How do you get an AI to answer a question it’s not supposed to answer? There are many “jailbreaking” techniques, and Anthropic researchers have just found a new one, in which a large language model (LLM) can be convinced to tell you how to build a bomb if you prime it with a few dozen less harmful questions. First of all.
They call the approach “jailbreaking repeatedly” and I have both write an article about this and also informed their peers in the AI community so that this can be mitigated.
The vulnerability is new, resulting from the increased “pop-up” of the latest generation of LLMs. This is the amount of data they can hold in what might be called short-term memory, once just a few sentences, but now thousands of words and even entire books.
Anthropic researchers found that these models with large pop-ups tend to perform better on many tasks if there are many examples of that task in the prompt. So if there are a lot of trivia questions in the prompt (or in the bootstrap document, like a big list of trivia questions that the model has in context), the answers improve over time. So the fact that it might have been wrong if it was the first question, it might be correct if it was the hundredth question.
But in an unexpected extension of this “learning in context,” as it is called, models also become “better” in their ability to answer inappropriate questions. So if you ask him to make a bomb right away, he will refuse. But if you ask him to answer 99 other less harmful questions and then ask him to build a bomb… he’s much more likely to comply.

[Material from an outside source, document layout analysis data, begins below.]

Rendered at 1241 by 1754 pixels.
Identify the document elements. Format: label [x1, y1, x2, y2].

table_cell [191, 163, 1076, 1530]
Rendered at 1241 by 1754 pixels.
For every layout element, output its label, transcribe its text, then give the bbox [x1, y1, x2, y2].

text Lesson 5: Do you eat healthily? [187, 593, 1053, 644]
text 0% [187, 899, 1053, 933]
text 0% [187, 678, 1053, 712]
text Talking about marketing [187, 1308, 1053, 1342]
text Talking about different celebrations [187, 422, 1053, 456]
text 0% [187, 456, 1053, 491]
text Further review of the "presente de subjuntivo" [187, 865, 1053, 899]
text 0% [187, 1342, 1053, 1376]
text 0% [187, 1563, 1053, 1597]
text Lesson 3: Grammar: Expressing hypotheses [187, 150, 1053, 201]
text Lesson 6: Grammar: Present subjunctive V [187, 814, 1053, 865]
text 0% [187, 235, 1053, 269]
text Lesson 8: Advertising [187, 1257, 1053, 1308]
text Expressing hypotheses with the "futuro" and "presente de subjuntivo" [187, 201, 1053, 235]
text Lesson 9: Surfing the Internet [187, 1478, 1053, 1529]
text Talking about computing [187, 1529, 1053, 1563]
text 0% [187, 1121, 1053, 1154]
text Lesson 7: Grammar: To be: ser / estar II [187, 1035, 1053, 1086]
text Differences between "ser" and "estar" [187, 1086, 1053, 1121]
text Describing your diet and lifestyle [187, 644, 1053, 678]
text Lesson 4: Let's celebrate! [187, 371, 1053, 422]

Why does it work? No one really understands what’s going on in the tangle of weights that is an LLM, but there is clearly a mechanism that allows it to focus on what the user wants, as evidenced by the content of the pop-up. If the user wants anecdotes, it seems to gradually activate a latent questioning power as you ask dozens of questions. And for some reason the same thing happens when users ask dozens of inappropriate answers.

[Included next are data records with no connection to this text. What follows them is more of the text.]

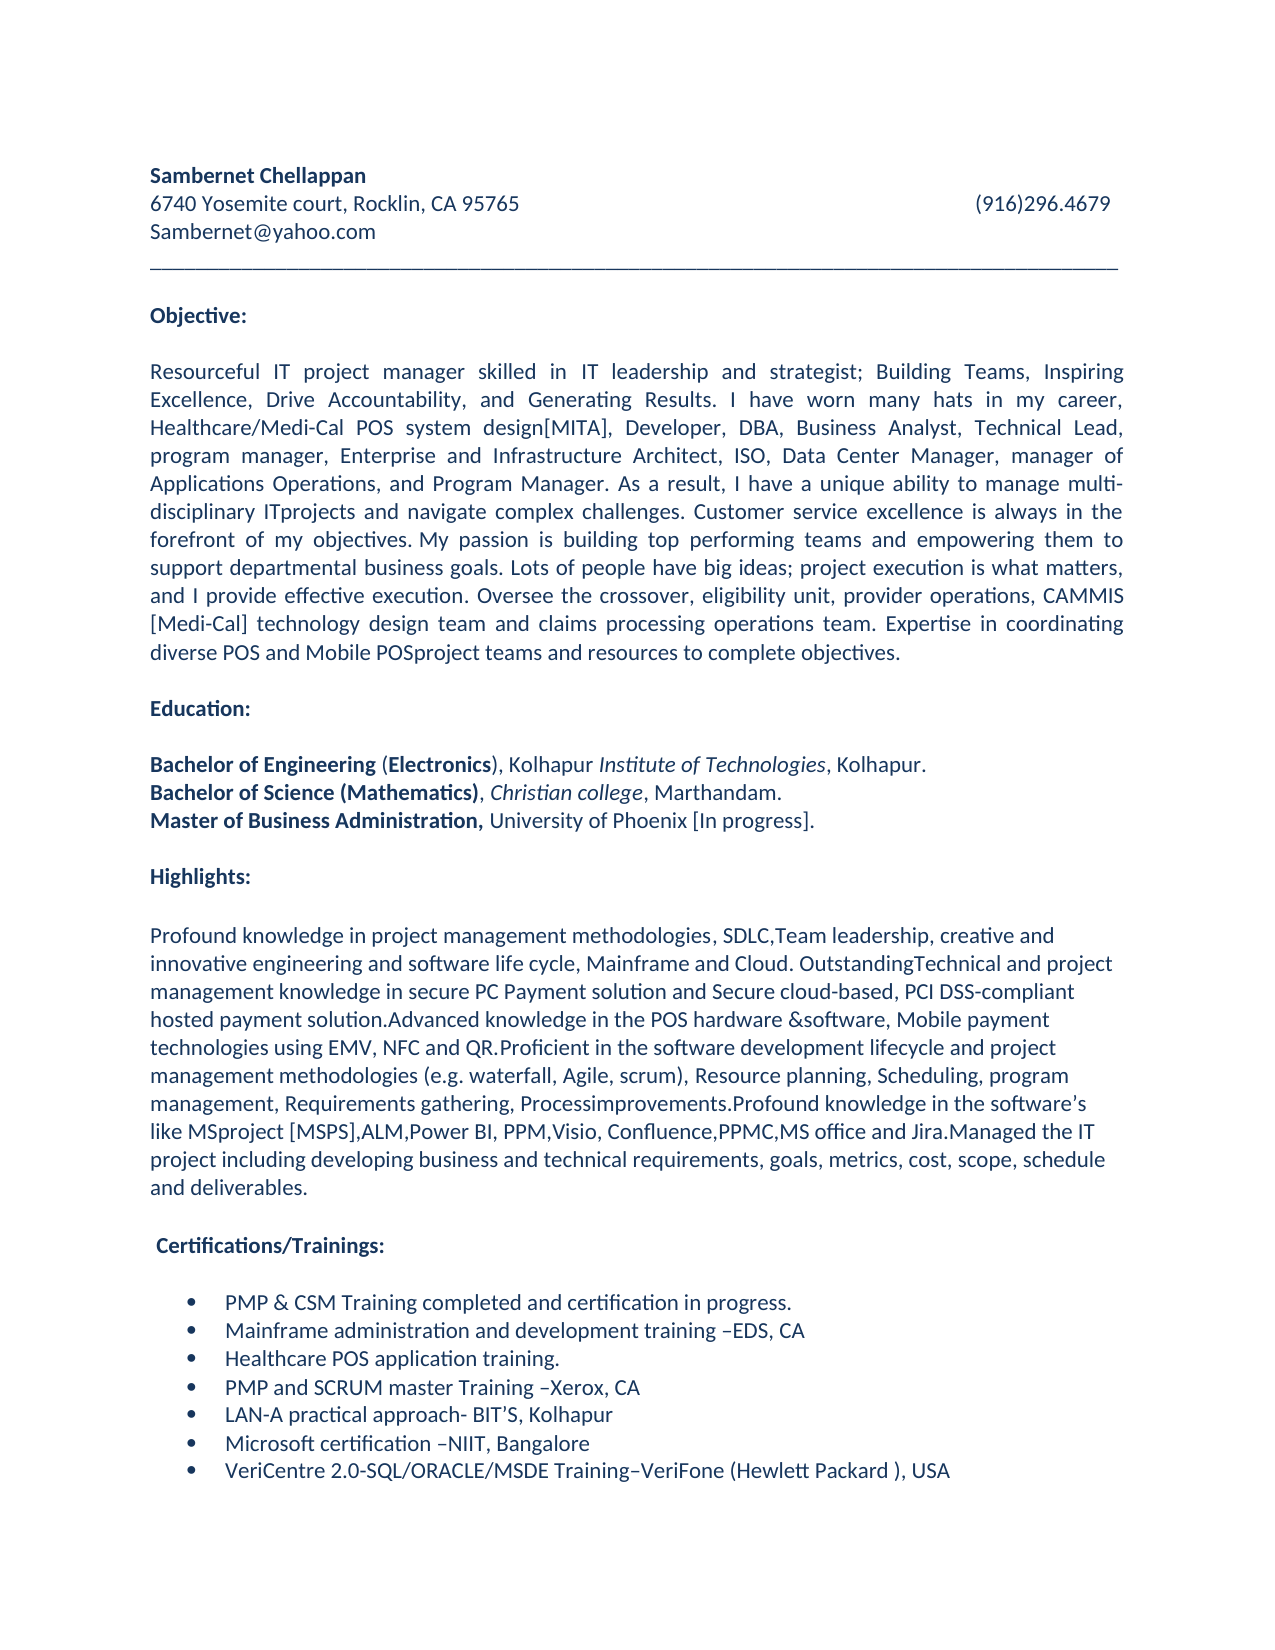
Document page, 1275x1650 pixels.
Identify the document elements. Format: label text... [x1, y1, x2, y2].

text Certifications/Trainings: [156, 1229, 1125, 1261]
list PMP and SCRUM master Training –Xerox, CA [187, 1373, 1125, 1401]
text Profound knowledge in project management methodologies, SDLC,Team leadership, creative and innovative engineering and software life cycle, Mainframe and Cloud. OutstandingTechnical and project management knowledge in secure PC Payment solution and Secure cloud-based, PCI DSS-compliant hosted payment solution.Advanced knowledge in the POS hardware &software, Mobile payment technologies using EMV, NFC and QR.Proficient in the software development lifecycle and project management methodologies (e.g. waterfall, Agile, scrum), Resource planning, Scheduling, program management, Requirements gathering, Processimprovements.Profound knowledge in the software’s like MSproject [MSPS],ALM,Power BI, PPM,Visio, Confluence,PPMC,MS office and Jira.Managed the IT project including developing business and technical requirements, goals, metrics, cost, scope, schedule and deliverables. [150, 921, 1125, 1201]
text Objective: [150, 301, 1125, 329]
list VeriCentre 2.0-SQL/ORACLE/MSDE Training–VeriFone (Hewlett Packard ), USA [187, 1457, 1125, 1485]
text Bachelor of Engineering (Electronics), Kolhapur Institute of Technologies, Kolhapur. [150, 750, 1125, 778]
text Resourceful IT project manager skilled in IT leadership and strategist; Building Teams, Inspiring Excellence, Drive Accountability, and Generating Results. I have worn many hats in my career, Healthcare/Medi-Cal POS system design[MITA], Developer, DBA, Business Analyst, Technical Lead, program manager, Enterprise and Infrastructure Architect, ISO, Data Center Manager, manager of Applications Operations, and Program Manager. As a result, I have a unique ability to manage multi-disciplinary ITprojects and navigate complex challenges. Customer service excellence is always in the forefront of my objectives. My passion is building top performing teams and empowering them to support departmental business goals. Lots of people have big ideas; project execution is what matters, and I provide effective execution. Oversee the crossover, eligibility unit, provider operations, CAMMIS [Medi-Cal] technology design team and claims processing operations team. Expertise in coordinating diverse POS and Mobile POSproject teams and resources to complete objectives. [150, 582, 1125, 666]
text Highlights: [150, 862, 1125, 890]
text Master of Business Administration, University of Phoenix [In progress]. [150, 806, 1125, 834]
text Resourceful IT project manager skilled in IT leadership and strategist; Building Teams, Inspiring Excellence, Drive Accountability, and Generating Results. I have worn many hats in my career, Healthcare/Medi-Cal POS system design[MITA], Developer, DBA, Business Analyst, Technical Lead, program manager, Enterprise and Infrastructure Architect, ISO, Data Center Manager, manager of Applications Operations, and Program Manager. As a result, I have a unique ability to manage multi-disciplinary ITprojects and navigate complex challenges. Customer service excellence is always in the forefront of my objectives. My passion is building top performing teams and empowering them to support departmental business goals. Lots of people have big ideas; project execution is what matters, and I provide effective execution. Oversee the crossover, eligibility unit, provider operations, CAMMIS [Medi-Cal] technology design team and claims processing operations team. Expertise in coordinating diverse POS and Mobile POSproject teams and resources to complete objectives. [150, 357, 1125, 385]
list LAN-A practical approach- BIT’S, Kolhapur [187, 1401, 1125, 1429]
text Education: [150, 694, 1125, 722]
list Healthcare POS application training. [187, 1344, 1125, 1373]
text Bachelor of Science (Mathematics), Christian college, Marthandam. [150, 778, 1125, 806]
list Mainframe administration and development training –EDS, CA [187, 1317, 1125, 1344]
text _____________________________________________________________________________________ [150, 245, 1125, 273]
list PMP & CSM Training completed and certification in progress. [187, 1288, 1125, 1317]
list Microsoft certification –NIIT, Bangalore [187, 1429, 1125, 1457]
text 6740 Yosemite court, Rocklin, CA 95765 (916)296.4679 Sambernet@yahoo.com [150, 189, 1125, 245]
text Sambernet Chellappan [150, 161, 1125, 189]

The team has already informed its peers and even competitors about this attack, which it hopes will “foster a culture in which exploits like this are openly shared between LLM providers and researchers.”
For their own mitigation, they found that while limiting the popup was helpful, it also had a negative effect on model performance. I can’t have that – so they work on classifying and contextualizing the queries before accessing the model. Of course, this just means you have a different model to fool… but at this point, a shift in focus when it comes to AI safety is to be expected.